Sebenarnya fenomena ini tidak hanya berlaku dalam dunia medis, tapi juga dalam kehidupan sehari-hari. Ambil contoh gejala penumpang KRL Jabodetabek yang suka nangkring di atas gerbong. Perilaku ini sudah banyak menimbulkan korban jiwa, baik karena terjatuh ataupun karena tersengat listrik tegangan tinggi. Walaupun demikian, para penumpang nekat tak juga kapok.

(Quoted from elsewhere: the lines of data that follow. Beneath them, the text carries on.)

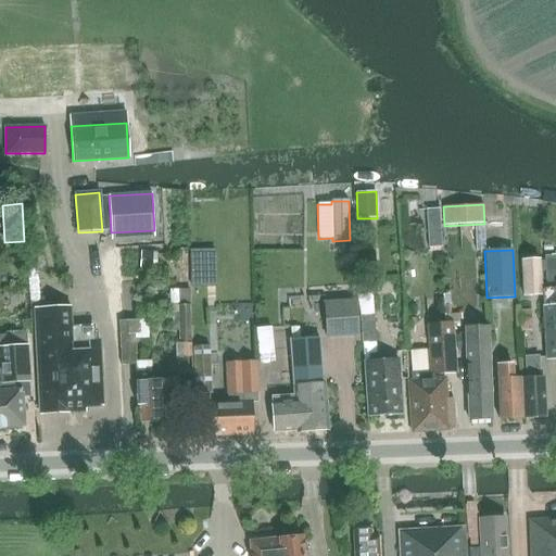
[(522,297),(541,297),(539,260),(521,261),(522,297)]
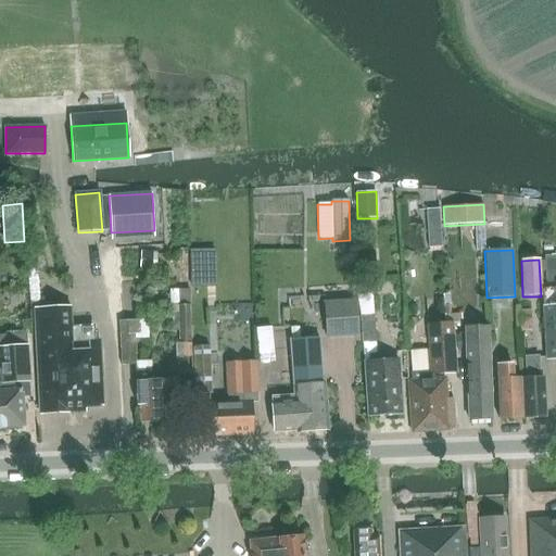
[(555,288),(542,289),(546,359),(555,359),(555,288)]
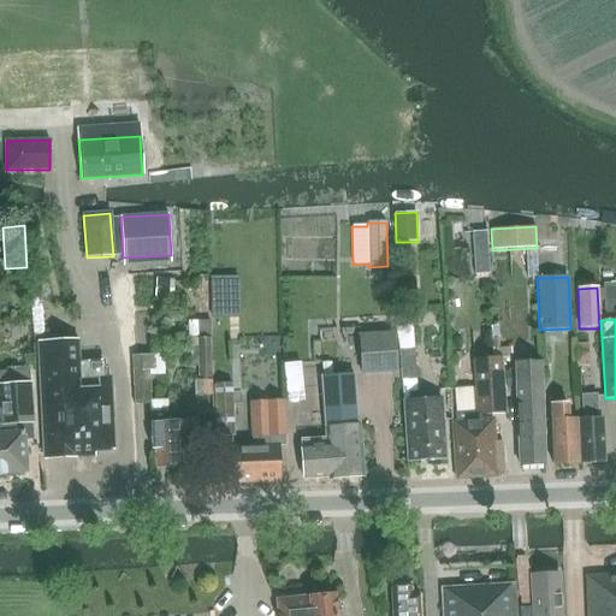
[(361,374),(395,372),(392,333),(360,335),(361,374)]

Berbagai cara dilakukan untuk mengatasinya, mulai dengan mengusir dengan tongkat rotan, menyemprot dengan cat, bahkan ada ide untuk memasang palang kayu. Tapi hampir semuanya tidak berhasil. Apa pasal? Karena tujuan pengobatan hanya untuk mengatasi gejala ‘nangkring di atas atap’.
Baru setelah naik Direktur KAI yang baru yang belakangan menjadi Menteri Perhubungan, pengobatan diarahkan juga ke penyebab penumpang nangkring di atas gerbong. Beberapa yang bisa saya amati adalah:
- Menghapus sistem kelas ekonomi dan kelas express. Semua KRL harus singgah di setiap stasiun. Dulu, kelas eksekutif hanya singgah di stasiun tertentu dan memaksa KRL kelas ekonomi untuk ngetem di stasiun antara untuk memberikan jalan ke KRL kelas express lewat.
- Pedagang kaki lima dilarang berjualan di dalam stasiun.
- Hanya orang yang memiliki karcis / kartu yang boleh masuk stasiun.
- Membuat sistem tiket elektronik.
- Tidak ada lagi KRL yang tidak berpintu dan tidak ber AC.
- Mengatur rute dan jadwal sehingga keberangkatan kereta menjadi lebih sering.
Bagaimana dengan hasilnya? Bisa kita lihat sekarang, tak ada lagi penumpang di atap gerbong dan perjalanan dengan KRL sudah lebih nyaman.